100 petioles are collected; it is necessary to choose those located opposite the first bunch and which best represent the average mineral composition of the plant. The sample is taken in the Spring and then at the véraison. The last analysis is a must analysis.
Each shred of petiole provides information on the content of nitrogen, potash, magnesia, iron, boron, phosphorus, calcium and trace elements. The objective is to verify if the plant has everything it needs.
Then, the work in the cellar can be carried out serenely without any intervention, and the wine continues its fermentation in cement vats.
The first result shows that some plots lack nitrogen and potassium. The organic matter levels, on the other hand, are very good.
Jean Marc’s analysis following these first returns is that last autumn’s heavy rains (major floods) – washed away the soil. This winter’s amendments will take this analysis into account and only provide what is missing.
New Barrels – Integral Vinification
Ever passionate to try new experiments, Jean Marc has invested in three barrels of integral vinification. These barrels are used to vinify the reds directly in barrels through a patented method. The bunghole is airtight and the barrels are on rails that allow them to turn on themselves to suspend the grape skins.
A new cuvée will be launched next summer, a blend of the estate’s three grape varieties: Cinsault, Grenache and Syrah, vinified together in this style.
The 2018 Chardonnay and Viognier white wines, the rosé de Grenache 2018 and the Amandier 2018 have been bottled since mid-May.
Chardonnay 2018– 100% Chardonnay, vinification and maturing for one third in barrels
Intense nose, balanced palate.
The notes of quince, apricot and white flowers are present. The palate is rich but not heavy.
Viognier 2018– 100% Viognier, vinification and maturing for half in barrels
The nose is very open, the mouth is round, smooth with a nice volume and without heaviness.
Aromatic rather on fruits with yellow flesh: nectar, peach, melon
Amandier 2018 – 100% Cinsault, young vines planted on poor soils
A very gourmet wine, very intense.
Very aromatic on the palate with fruity notes of ripe strawberries, cherries, floral notes of wisteria, it is a wine of very juicy pleasure.
Clots de Pals 2017 – 80% Grenache & 20% Syrah
Wine full of red fruits, chocolate. A juicy and supple wine.

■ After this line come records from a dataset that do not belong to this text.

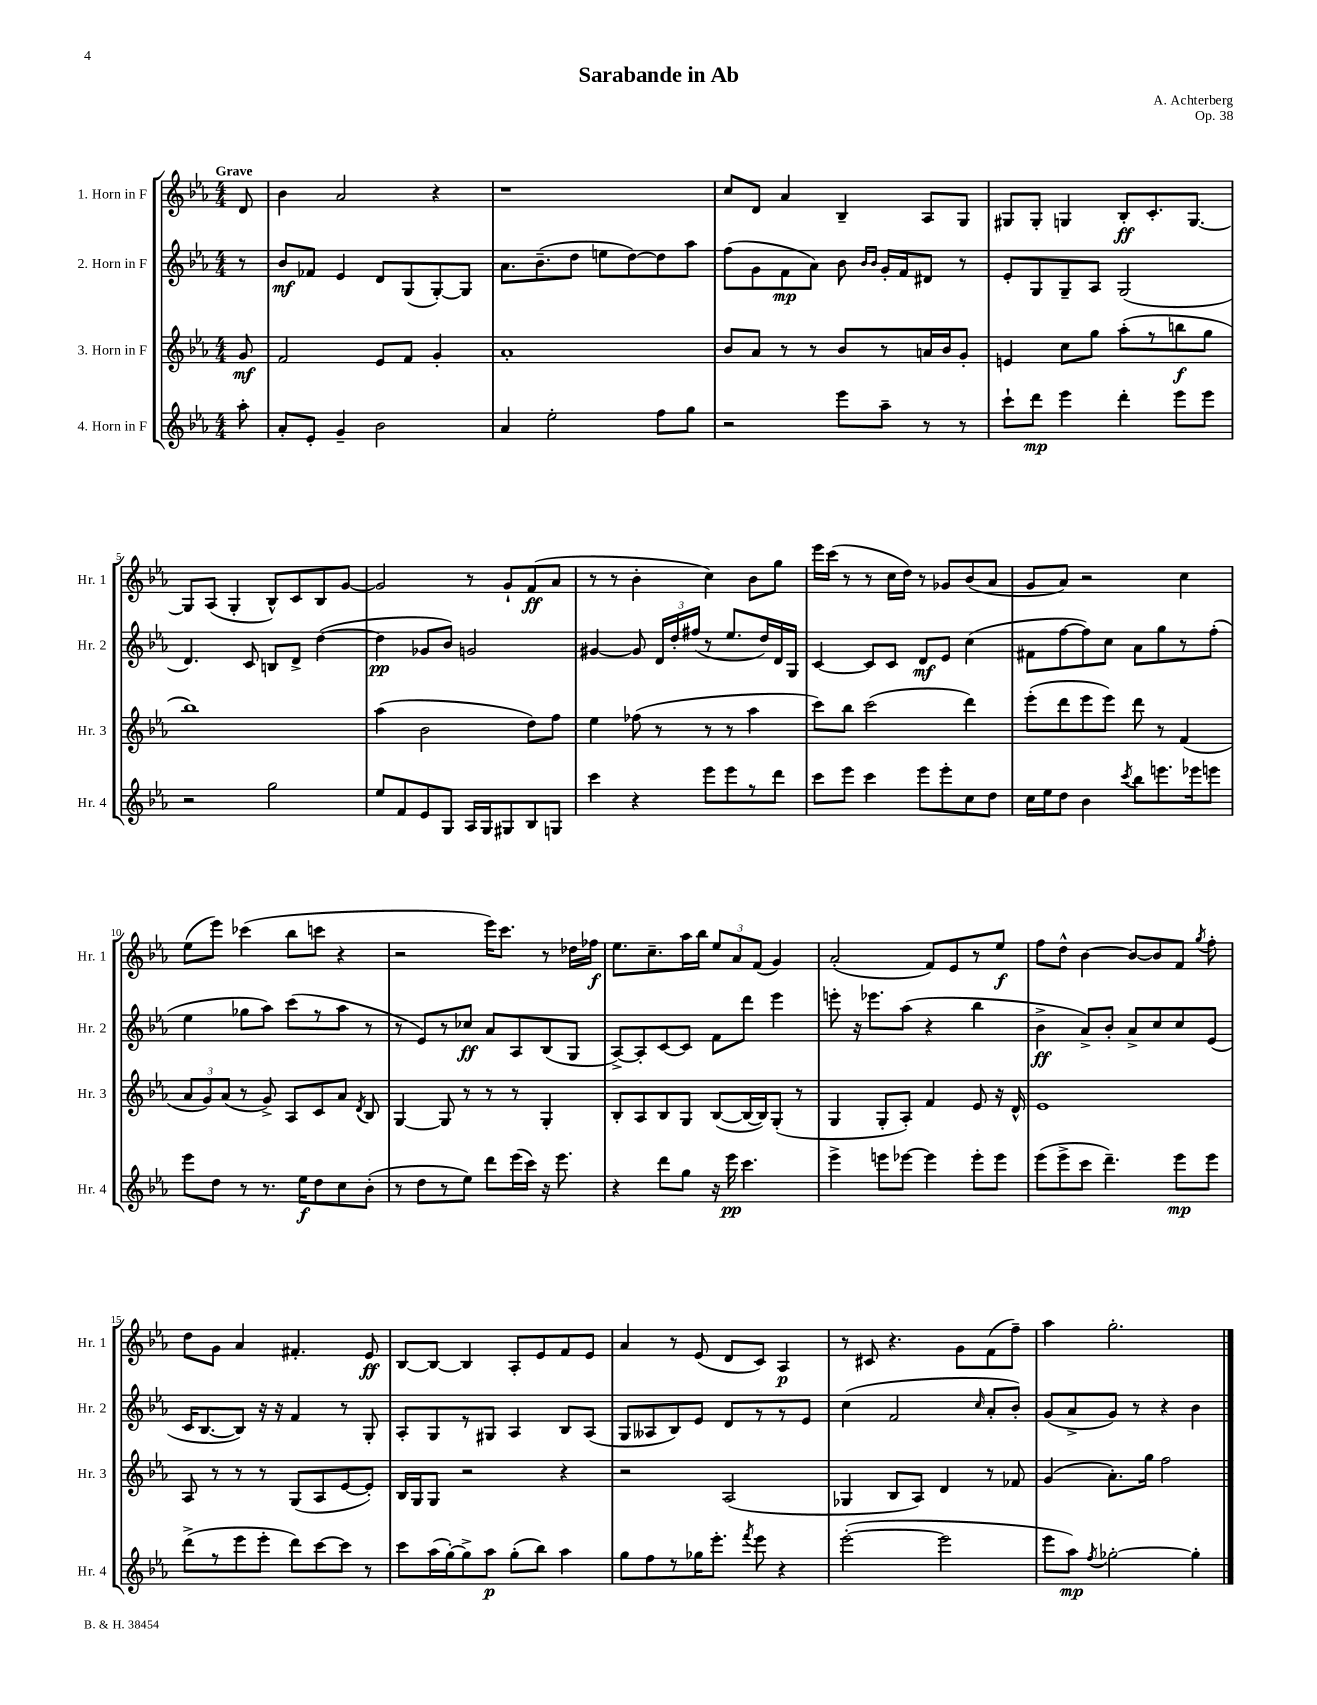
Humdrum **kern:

**kern	**kern	**kern	**kern
*staff4	*staff3	*staff2	*staff1
*clefG2	*clefG2	*clefG2	*clefG2
*k[b-e-a-]	*k[b-e-a-]	*k[b-e-a-]	*k[b-e-a-]
*M4/4	*M4/4	*M4/4	*M4/4
8aa-'	8g	8r	8d
=	=	=	=
8a-'	2f	8b-	4b-
8e-'	.	8f-	.
4g~	.	4e-	2a-
2b-	8e-	8d	.
.	8f	(8G	.
.	4g'	[8G')	4r
.	.	8G]	.
=	=	=	=
4a-	1a-'	8.a-	1r
.	.	(8.b-~	.
2ee-'	.	.	.
.	.	8dd	.
.	.	8ee	.
.	.	[8dd)	.
8ff	.	8dd]	.
8gg	.	8aa-	.
=	=	=	=
2r	8b-	(8ff	8cc
.	8a-	8g	8d
.	8r	8f	4a-
.	8r	8a-)	.
8eee-	8b-	8b-	4B-~
.	.	16qqb-	.
.	.	16qqb-	.
8aa-~	8r	16g'	.
.	.	16f	.
8r	16a	8d#	8A-
.	16b-	.	.
8r	8g'	8r	8G
=	=	=	=
8ccc`	4e	8e-'	8G#
8ddd	.	8G	8G#'
4eee-	8cc	8G~	4G
.	8gg	8A-	.
4ddd'	(8aa-'	(2G	8B-'
.	8r	.	8.c'
8eee-	8bb	.	.
.	.	.	[8.G
8eee-	8gg	.	.
=	=	=	=
2r	1bb-)	4.d)	8G]
.	.	.	(8A-
.	.	.	4G'
.	.	8c	.
2gg	.	8B	8B-^^)
.	.	8d^	8c
.	.	([4dd	8B-
.	.	.	[8g
=	=	=	=
8ee-	(4aa-	4dd]	2g]
8f	.	.	.
8e-	2b-	8g-	.
8G	.	8b-)	.
16A-	.	2g	8r
16G	.	.	.
8G#	.	.	8g`
8B-	8dd)	.	(8f
8G	8ff	.	8a-
=	=	=	=
4ccc	4ee-	[4g#	8r
.	.	.	8r
4r	(8ff-	8g#]	4b-'
.	8r	24d	.
.	.	24dd'	.
.	.	(24ff#	.
8eee-	8r	8r	4cc)
8eee-	8r	8.ee-	.
8r	4aa-	.	8b-
.	.	16dd)	.
8ddd	.	16d	8gg
.	.	16G	.
=	=	=	=
8ccc	8ccc)	[4c	16eee-
.	.	.	(16ccc
8eee-	8bb-	.	8r
4ccc	(2ccc	8c]	8r
.	.	8c	16cc
.	.	.	16dd)
8eee-	.	8d	8r
8eee-'	.	8e-	8g-
8cc	4ddd)	(4cc	(8b-
8dd	.	.	8a-
=	=	=	=
16cc	(8eee-'	8f#	8g
16ee-	.	.	.
8dd	8ddd	[8ff	8a-)
4b-	8eee-	8ff])	2r
.	8eee-)	8cc	.
8qccc	.	.	.
8bb-	8ddd	8a-	.
8.eee	8r	8gg	.
.	(4f	8r	4cc
16eee-	.	.	.
8eee	.	(8ff'	.
=	=	=	=
8eee-	12a-	4ee-	(8ee-
.	12g)	.	.
8dd	.	.	8eee-)
.	(12a-	.	.
8r	8r	8gg-	(4ccc-
8.r	8g^)	8aa-)	.
.	8A-	(8ccc	8bb-
16ee-	.	.	.
8dd	8c	8r	8ccc
8cc	8a-	8aa-	4r
.	8qd	.	.
(8b-'	8B-	8r	.
=	=	=	=
8r	[4G	8r	2r
8dd	.	8e-)	.
8r	8G]	8r	.
8ee-)	8r	8cc-	.
8ddd	8r	8a-	16eee-)
.	.	.	8.ccc
(16eee-	8r	8A-	.
16ccc)	.	.	.
16r	4G'	(8B-	8r
8.eee-	.	.	.
.	.	8G	16dd-
.	.	.	16ff-
=	=	=	=
4r	8B-'	[8A-^)	8.ee-
.	8A-	8A-']	.
.	.	.	8.cc~
8ddd	8B-	[8c	.
8gg	8G	8c]	16aa-
.	.	.	16bb-
16r	([8B-	8f	12ee-
16eee-	.	.	.
.	.	.	12a-
4.ccc	16B-_	8ddd	.
.	.	.	(12f
.	16B-])	.	.
.	(8G'	4eee-	4g)
.	8r	.	.
=	=	=	=
4eee-^	4G	8eee'	(2a-'
.	.	16r	.
.	.	8.eee-	.
8eee	8G'	.	.
[8eee-	8A-')	(8aa-	.
4eee-]	4f	4r	8f)
.	.	.	8e-
8eee-'	8e-	4bb-	8r
8eee-	16r	.	8ee-
.	16d^^	.	.
=	=	=	=
(8eee-	1e-	4b-^	8ff
8eee-^	.	.	8dd^^
8ccc	.	8a-^)	[4b-
4.ddd~)	.	8b-'	.
.	.	8a-^	8b-_
.	.	8cc	8b-]
8eee-	.	8cc	8f
.	.	.	8qgg
8eee-	.	(8e-	8ff'
=	=	=	=
(8ddd^	8A-	16c	8dd
.	.	[8.B-	.
8r	8r	.	8g
8eee-	8r	8B-])	4a-
8eee-'	8r	16r	.
.	.	16r	.
8ddd)	(8G	4f	4.f#'
[8ccc	8A-	.	.
8ccc]	[8e-	8r	.
8r	8e-'])	8G'	8e-
=	=	=	=
8ccc	16B-	8A-'	[8B-
.	16G	.	.
(16aa-	8G	8G	8B-_
[16gg')	.	.	.
8gg^]	2r	8r	4B-]
8aa-	.	8G#	.
(8gg'	.	4A-	8A-'
8bb-)	.	.	8e-
4aa-	4r	8B-	8f
.	.	(8A-	8e-
=	=	=	=
8gg	2r	8G	4a-
8ff	.	8A--	.
8r	.	8B-)	8r
16gg-	.	8e-	(8e-
8.eee-'	.	.	.
.	(2A-	8d	8d
8qfff	.	.	.
8eee-	.	8r	8c)
4r	.	8r	4A-
.	.	8e-	.
=	=	=	=
([2eee-'	4G-	(4cc	8r
.	.	.	8c#
.	8B-	2f	4.r
.	8A-)	.	.
2eee-]	4d	.	.
.	.	.	8g
.	.	16qqcc	.
.	8r	8a-'	(8f
.	8f-	8b-')	8ff~)
=	=	=	=
8eee-	(4g	(8g	4aa-
8aa-)	.	8a-^	.
8qff	.	.	.
[2gg-'	8.a-')	8g)	2.gg'
.	.	8r	.
.	16gg	.	.
.	2ff	4r	.
4gg-']	.	4b-	.
==	==	==	==
*-	*-	*-	*-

Paul 2017 – 80% Syrah & 20% Grenache
2 Stars in the guide Hachette 2019
“A lot of personality and relief for this very pretty Syrah (80%) rounded off by a little Grenache. Pomegranate, strawberry, black fruit, spices, violet, enchanting nose. The enthusiasm does not fall back in the mouth: fresh, delicate substance, firm and chalky tannins, return of black fruits and spices with a mineral dimension, almost marine on the finish. From the character of terroir, concludes the taster, and very beautiful emotions in perspective after a little ageing.”
Gravières de Sancastel 2017 – 100% Syrah – 10 months of ageing in 400-litre barrels
The nose is still slightly marked by the ageing process but the wine is all velvet, a very supple and concentrated palate. The notes oscillate between chocolate, blackberry and blueberry. A delight!